El paseo a la ermita de San Saturio (Patrono de Soria) invita al sosiego y al disfrute de la naturaleza. Este lugar fue muy frecuentado por Machado.


"He vuelto a ver los álamos dorados; álamos del camino en la ribera del Duero, entre San Polo y San Saturio". El paseo que corre paralelo al río Duero se inicia con la ermita de San Polo, de origen templario, entre huertas. Caminando se atraviesa un arco y entramos en un camino que se funde con la orilla del río, rodeado de álamos, castaños. olmos, chopos y cañaverales. Un bosque variado y multicolor en el que se ven las estaciones de un vía crucis que nos llevan hasta la ermita de San Saturio. Por una escalera abierta a través de la piedra se accede a la ermita.












Junto a Nuestra Señora del Espino está el cementerio donde descansa Leonor, la que fuera esposa de Machado. En su jardín el olmo centenario al que cantara el poeta.

Señor, ya me arrancaste lo que yo más quería.
Oye otra vez, Dios mío, mi corazón clamar.
Tu voluntad se hizo, Señor, contra la mía.
Señor, ya estamos solos mi corazón y el mar.

Casualmente era 1 de agosto, hacía 95 años del fallecimiento de Leonor

A UN OLMO SECO
Al olmo viejo, hendido por el rayo
y en su mitad podrido,
con las lluvias de abril y el sol de mayo
algunas hojas verdes le han salido.
¡El olmo centenario en la colina
que lame el Duero! Un musgo amarillento
le mancha la corteza blanquecina
al tronco carcomido y polvoriento.
No será, cual los álamos cantores
que guardan el camino y la ribera,
habitado de pardos ruiseñores.
Ejército de hormigas en hilera
va trepando por él, y en sus entrañas
urden sus telas grises las arañas.
Antes que te derribe, olmo del Duero,
con su hacha el leñador, y el carpintero
te convierta en melena de campana,
lanza de carro o yugo de carreta;
antes que rojo en el hogar, mañana,
ardas en alguna mísera caseta,
al borde de un camino;
antes que te descuaje un torbellino
y tronche el soplo de las sierras blancas;
antes que el río hasta la mar te empuje
por valles y barrancas,
olmo, quiero anotar en mi cartera
la gracia de tu rama verdecida.
Mi corazón espera
también, hacia la luz y hacia la vida,
otro milagro de la primavera.

He vuelto a ver los álamos dorados,
álamos del camino en la ribera
del Duero, entre San Polo y San Saturio,
tras las murallas viejas
de Soria -barbacana
hacia Aragón, en castellana tierra-.
Estos chopos del río, que acompañan
con el sonido de sus hojas secas
el son del agua cuando el viento sopla,
tienen en sus cortezas
grabadas iniciales que son nombres
de enamorados, cifras que son fechas.
¡Álamos del amor que ayer tuvisteis
de ruiseñores vuestras ramas llenas;
álamos que seréis mañana liras
del viento perfumado en primavera;
álamos del amor cerca del agua
que corre y pasa y sueña,
álamos de las márgenes del Duero,
conmigo vais, mi corazón os lleva!




Atardece en el Parque del Castillo.



Machado, omnipresente...


La Alameda de Cervantes, "La Dehesa" para los lugareños.

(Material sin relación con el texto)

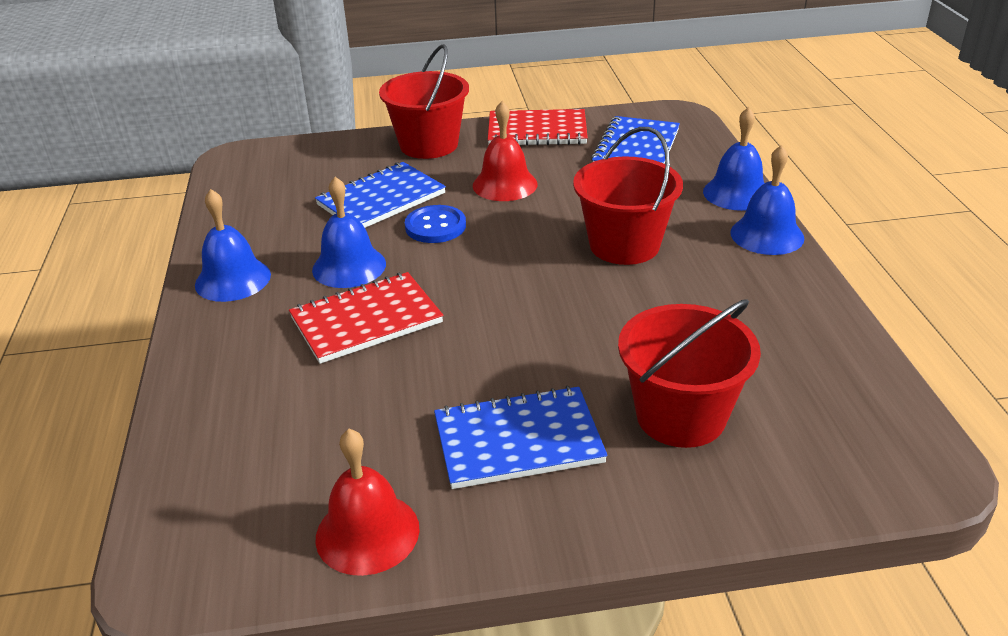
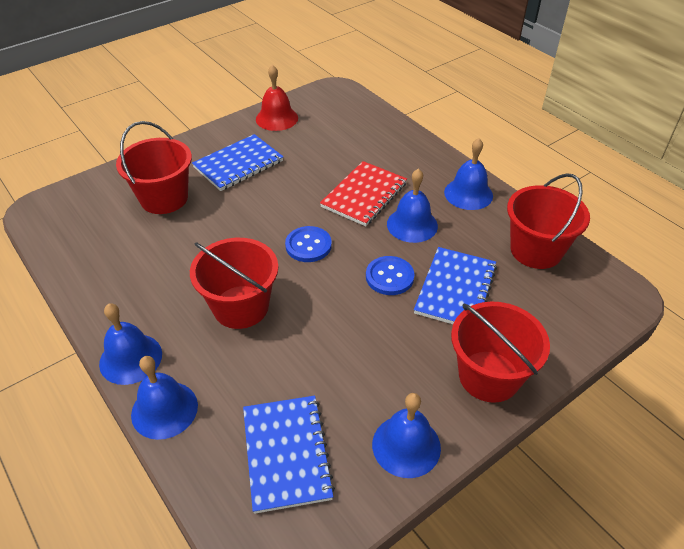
camera: 150 degrees right, 10 degrees up
red bell [473,101,538,201] -> none
red notebook [488,109,588,146] -> blue bell [372,393,441,478]
none -> blue button [285,226,332,262]
none -> red bucket [507,173,590,269]

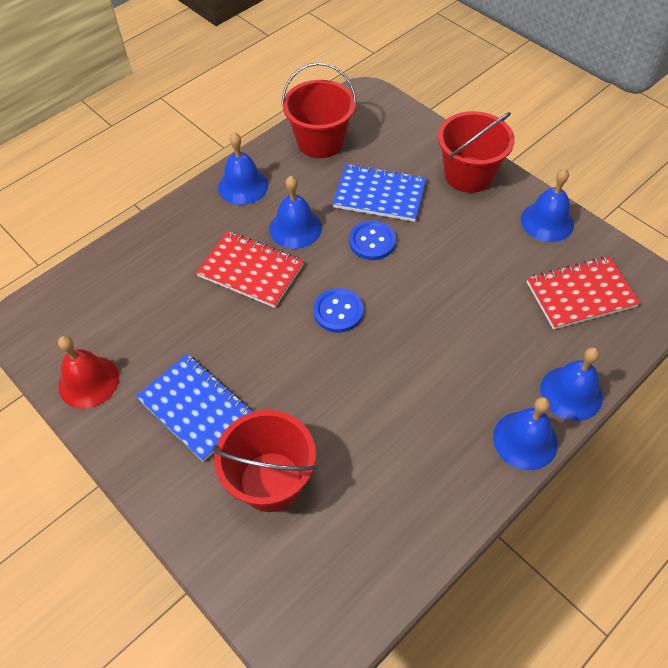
camera: 95 degrees left, 10 degrees up
red bucket [190,238,278,329] -> none
blue notebook [243,396,335,514] -> red notebook [527,256,640,330]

Aquí es donde se pierde la noción del tiempo, ¡cuántos años llevaba sin ver un heladero!




En el parque está la ermita de la Soledad.

























Llegaron los asesinos
hasta la Laguna Negra,
agua transparente y muda
que enorme muro de piedra,
donde los buitres anidan
y el eco duerme, rodea;
agua clara donde beben
las águilas de la sierra,
donde el jabalí del monte
y el ciervo y el corzo abrevan;
agua pura y silenciosa
que copia cosas eternas;
agua impasible que guarda
en su seno las estrellas.







Casas de piedra, el rollo picota donde se ajusticiaban los condenados, comercios con sabor y olor... Vinuesa, a un paso del Urbión, lugar tranquilo, sosegado...

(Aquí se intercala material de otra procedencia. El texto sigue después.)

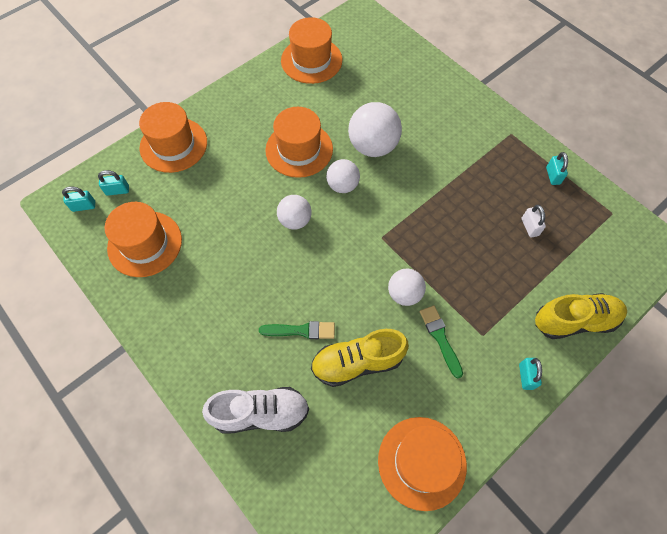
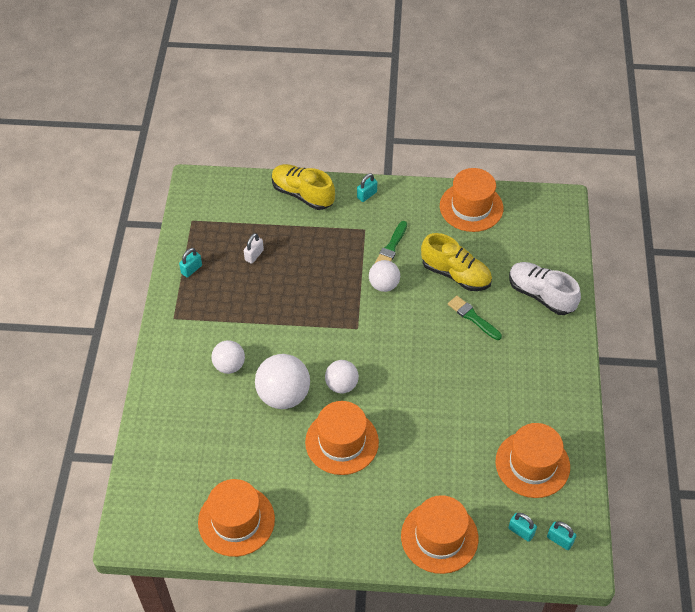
camera: 135 degrees left, 10 degrees down
white ball [277,195,312,230] -> white ball moved to [211,340,245,374]

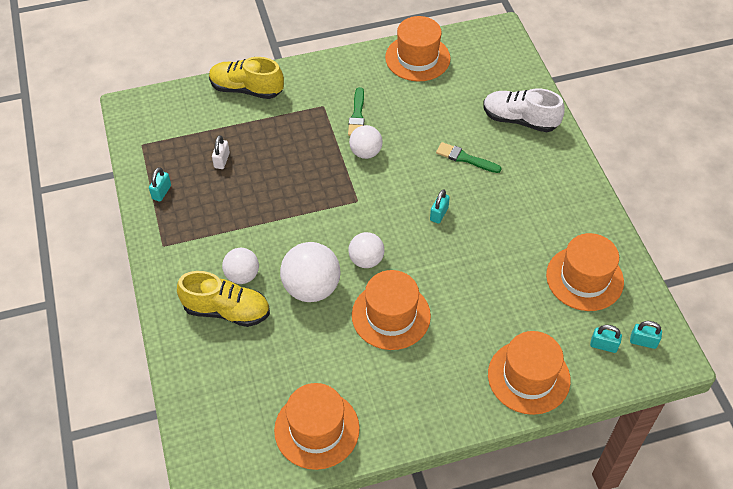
camera: 20 degrees left, 0 degrees up
turquoise padlock [357,173,377,202] -> turquoise padlock moved to [430,189,450,224]
yellow shoe [421,233,492,291] -> yellow shoe moved to [177,271,270,327]

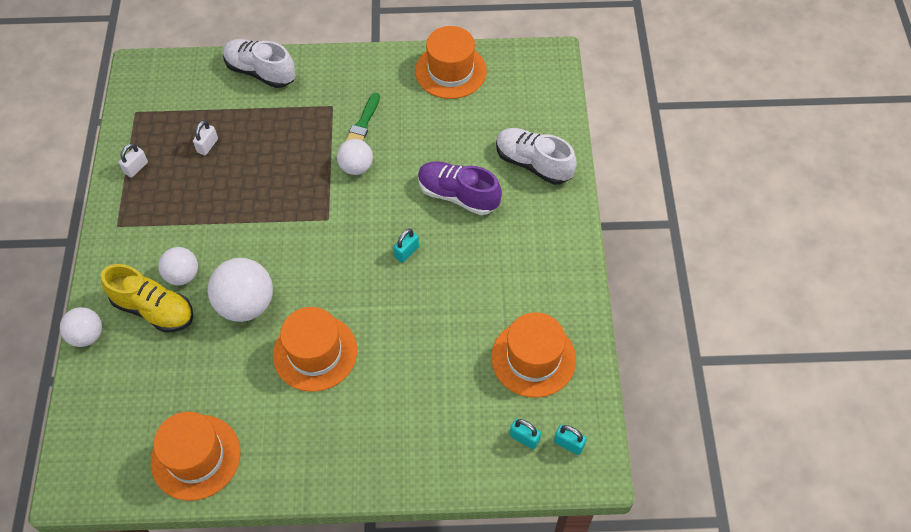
camera: 15 degrees right, 5 degrees up
turquoise padlock [149,167,171,201] -> white padlock [119,143,148,178]
yellow shoe [209,57,284,99] -> white shoe [223,39,296,88]
white ball [348,232,384,268] -> white ball moved to [60,307,102,347]
green brush [436,142,502,173] -> purple shoe [418,161,502,215]
orange hat [488,331,571,415] -> none

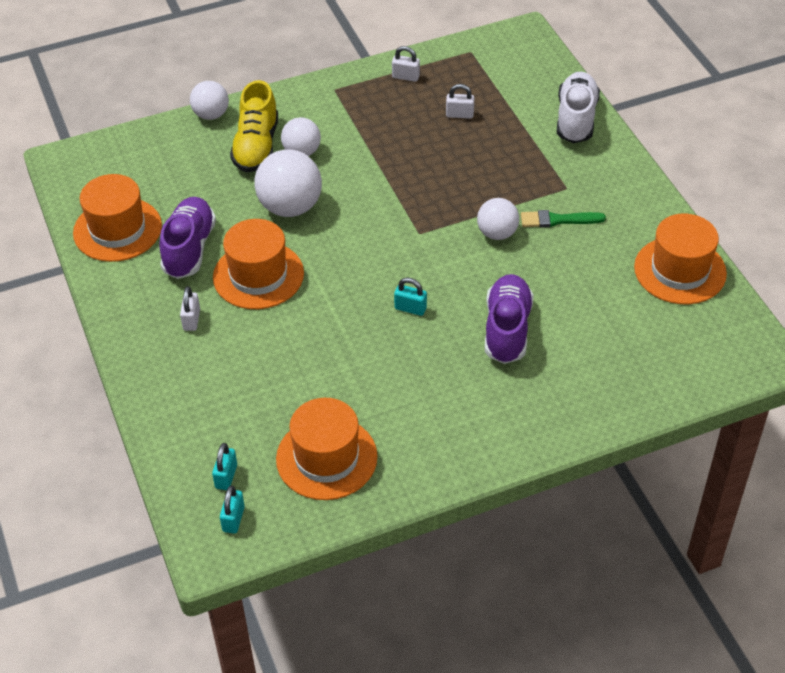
camera: 70 degrees right, 10 degrees down
white shoe [496,128,577,185] -> none
none -> purple shoe [159,197,216,279]
none -> white padlock [180,286,200,331]

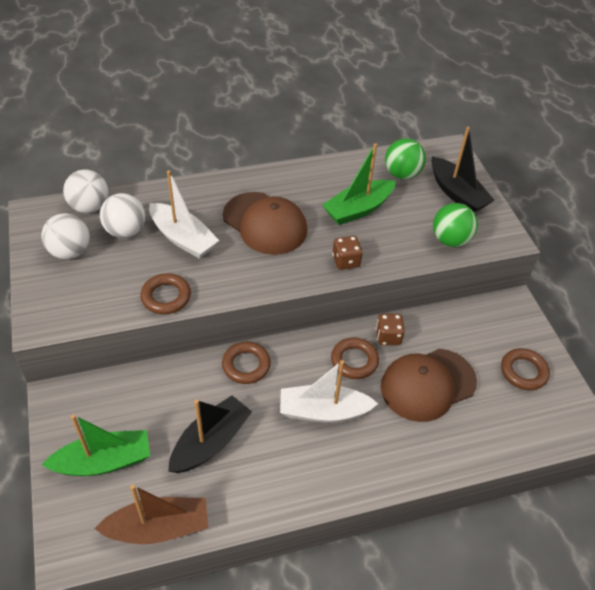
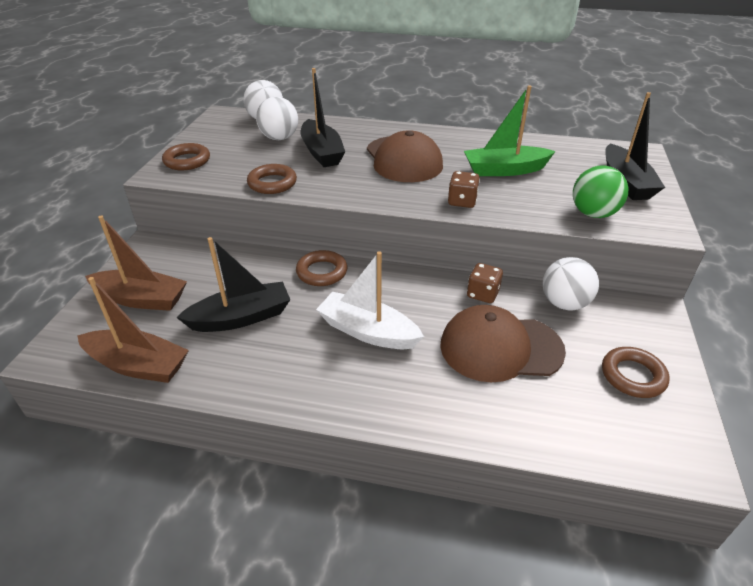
camera: 30 degrees right, 10 degrees down
white ball [42,213,90,259] -> white ball moved to [543,257,599,310]
green boat [42,414,150,476] -> brown boat [85,216,187,311]
white boat [149,170,219,259] -> black boat [301,68,345,167]
brown ring [331,338,379,379] -> brown ring moved to [162,143,210,171]
green ball [385,138,426,179] -> none

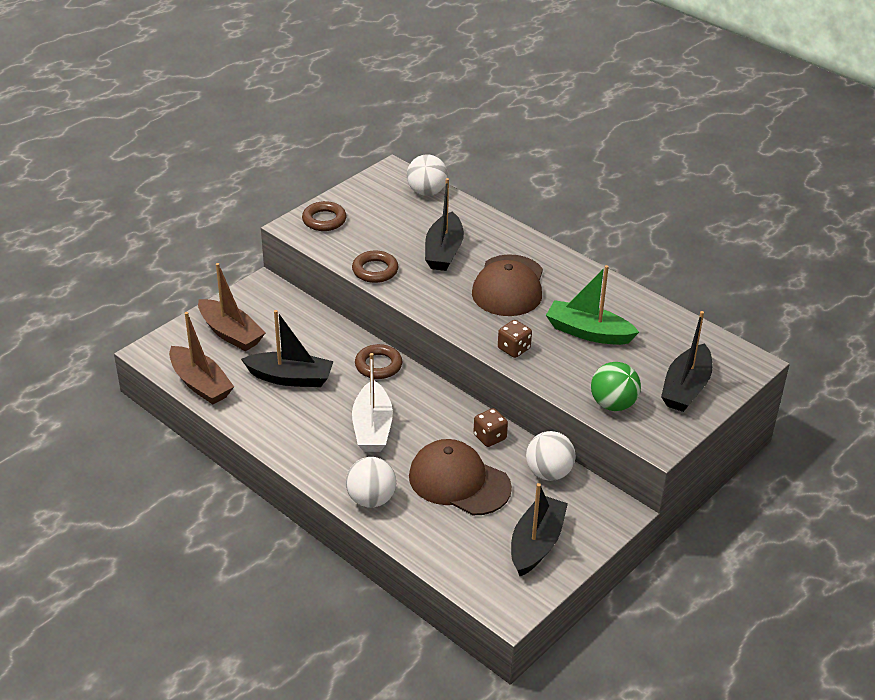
camera: 30 degrees right, 0 degrees up
white ball [256,97,298,140] -> white ball moved to [346,457,396,508]
white boat [316,251,424,349] -> white boat turned 150 degrees counterclockwise [352,353,393,452]
brown ring [602,347,670,398] -> black boat [511,483,568,576]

Si no fuera por los contadores, cuatro cables y media docena de coches, parecería que habíamos viajado en el tiempo. Calatañazor es un pueblo medieval que ha llegado casi intacto a nuestros días.

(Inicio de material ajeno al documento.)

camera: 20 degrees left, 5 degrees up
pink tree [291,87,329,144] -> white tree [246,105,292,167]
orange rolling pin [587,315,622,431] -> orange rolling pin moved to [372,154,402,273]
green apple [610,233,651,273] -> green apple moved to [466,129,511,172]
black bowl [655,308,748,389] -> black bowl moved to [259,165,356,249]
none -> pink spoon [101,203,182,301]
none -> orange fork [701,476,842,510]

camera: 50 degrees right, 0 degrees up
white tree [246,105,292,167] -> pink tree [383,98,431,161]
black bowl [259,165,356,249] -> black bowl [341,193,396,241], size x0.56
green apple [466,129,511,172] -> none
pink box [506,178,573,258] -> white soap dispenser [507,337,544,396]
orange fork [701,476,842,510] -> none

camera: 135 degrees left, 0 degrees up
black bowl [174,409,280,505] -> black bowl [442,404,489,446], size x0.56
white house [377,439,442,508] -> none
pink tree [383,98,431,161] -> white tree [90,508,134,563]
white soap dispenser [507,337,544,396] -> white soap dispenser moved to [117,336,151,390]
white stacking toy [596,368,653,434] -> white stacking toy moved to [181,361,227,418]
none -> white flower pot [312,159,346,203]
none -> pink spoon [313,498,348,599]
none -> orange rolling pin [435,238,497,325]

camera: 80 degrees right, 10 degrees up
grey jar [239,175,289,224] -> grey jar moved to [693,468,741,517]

El sepulcro de San Pedro de Osma, que restauró la diócesis tras la reconquista en 1101.











La iglesia de San Miguel fue construida en el año 1081. Es la iglesia más antigua de San Esteban, la primera muestra del románico en la provincia de Soria y de las primeras en la península.








Nuestra Señora del Rivero es algo más reciente y no tan tosca como San Miguel.







Aunque solo recorrimos dos de sus veinticinco kilómetros, el entorno es impresionante.







La ermita de San Bartolomé, tal vez de origen templario.